- **Text segment**:
● ● ● ● ●

Nowhere in the event planner’s book does it say that you must offer pricing tiers. However, if you want to do so, make sure they are effective. You do this by avoiding these pricing traps:
- Too much choice in services offered
- Too big or little a valley between tiers
Most people worry their pricing is too expensive and so they end up slashing it and discounting it to the point that they’ve eroded their profit. If you are providing value and serving your target customer, you are generally not charging too much. Look at Macs, for instance. In some cases, those computers cost nearly double what PCs do. And yet most of their users are loyal and won’t ever switch back to PC. Their iPhones have a loyalty rate of 92%. Though Macs are expensive, should they be defined as a luxury brand or are they more of a lifestyle choice? People from all types of household budgets set aside the money for something they see value in. So while price may be a factor for some people, it’s not for everyone.
Avoid These Mistakes
Make sure that you don’t make these mistakes which undermine your unique value proposition.Too Many Choices
When you offer too many choices, clients get lost in options and end up making the decision based on their wallets. It’s the only thing they understand.
Take a look at software and technology companies. They generally offer three options – a free, a middle, and an enterprise option, or three options in addition to the free one. Their livelihood relies on their ability to get customers to opt for something other than free. They need to provide basic service but limit it in some way that will make people buy instead of remaining free customers. If they had ten different choices, customers wouldn’t take the time to assess them and they’d just select the cheapest.Too Big or Little Difference Between Tiers
The same can be said when there is too vast a difference between pricing options. For instance, let’s assume you have two different types of service as an event planner. The first one is standard planning, no frills. Just planning You’re on your own for the day-of management. The second plan is a personal concierge type service where you practically offer to live with the person while you’re in charge of their event.
Does it feel like something’s missing? How about the “just right” solution?
If you have services priced at either side of a giant canyon, clients will likely stay on the safe side, the one where they’re not shelling out an exorbitant amount. In order to get them to traverse the great divide with you, you need to first give them some middle ground, a pricing option that is comfortable with a slightly smaller price point but also fewer services.
Again, you don’t have to offer multiple plans but if you do, you need to take a note from how software companies price.- Label one of your options as a “best value” option.
- Differentiate with something of value. Tech companies often use the number of accounts as a differentiator. And there’s no getting around this. For instance, if you’re looking at social media scheduling software and the free account only allows you to post to two social media accounts, guess what? You’re going to pay for the upgrade. Very few people these days are using schedulers for only 1-2 accounts.
- Use price anchoring. Having an executive level pricing structure for event planning may not get a lot of bites but it makes your less expensive options feel like a steal. Just as bright light affects the color we see, having an expensive tier on the same page with another option, sets the tone for how people perceive it.
In Conclusion
Clients are busy. We can’t expect them to sort through all the differences in our services and those they’re comparing us to. If we wait for them to derive the value, we’ll likely be waiting a long time. It’s up to us as event professionals to point it out…and often. But to be effective at helping them to see value we have to invest the time in having conversations, not sales pitches.

● ● ● ● ●

- **Exercise instructions**:
a – What loyalty rate does the pricing text give for iPhones?
b – In the pricing text, rewrite the passage starting at "- Differentiate with" and ending at "only 1-2 accounts.", putting "scheduling tools" in place of "schedulers".
The records aren't needed.

● ● ● ● ●

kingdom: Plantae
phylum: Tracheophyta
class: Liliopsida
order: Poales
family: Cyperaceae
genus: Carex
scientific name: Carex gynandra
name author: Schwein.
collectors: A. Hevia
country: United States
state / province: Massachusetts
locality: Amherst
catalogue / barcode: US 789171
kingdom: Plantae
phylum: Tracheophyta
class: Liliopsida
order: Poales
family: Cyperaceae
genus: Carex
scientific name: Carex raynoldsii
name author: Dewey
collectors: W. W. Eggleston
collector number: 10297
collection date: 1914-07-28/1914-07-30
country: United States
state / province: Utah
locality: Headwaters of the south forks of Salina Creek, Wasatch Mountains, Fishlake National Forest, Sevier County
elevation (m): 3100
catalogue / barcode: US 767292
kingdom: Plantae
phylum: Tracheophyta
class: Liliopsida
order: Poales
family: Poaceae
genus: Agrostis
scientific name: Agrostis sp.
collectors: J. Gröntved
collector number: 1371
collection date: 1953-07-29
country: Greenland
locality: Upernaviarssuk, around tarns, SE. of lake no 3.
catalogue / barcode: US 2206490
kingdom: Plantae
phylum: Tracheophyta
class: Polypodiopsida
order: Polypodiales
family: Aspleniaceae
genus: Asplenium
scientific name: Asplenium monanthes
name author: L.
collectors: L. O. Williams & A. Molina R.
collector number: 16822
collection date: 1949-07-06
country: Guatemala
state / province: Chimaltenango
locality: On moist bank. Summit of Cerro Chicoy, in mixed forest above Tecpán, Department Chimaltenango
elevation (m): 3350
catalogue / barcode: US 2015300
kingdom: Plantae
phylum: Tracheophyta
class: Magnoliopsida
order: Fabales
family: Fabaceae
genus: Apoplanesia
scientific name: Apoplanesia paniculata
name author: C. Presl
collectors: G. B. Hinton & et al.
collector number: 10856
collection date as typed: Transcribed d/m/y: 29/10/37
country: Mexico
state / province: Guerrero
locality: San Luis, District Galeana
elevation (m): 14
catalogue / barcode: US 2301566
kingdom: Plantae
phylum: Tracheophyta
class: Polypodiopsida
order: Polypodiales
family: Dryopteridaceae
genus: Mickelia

● ● ● ● ●

- **Exercise solutions**:
a – 92%

b –
- Differentiate with something of value. Tech companies often use the number of accounts as a differentiator. And there’s no getting around this. For instance, if you’re looking at social media scheduling software and the free account only allows you to post to two social media accounts, guess what? You’re going to pay for the upgrade. Very few people these days are using scheduling tools for only 1-2 accounts.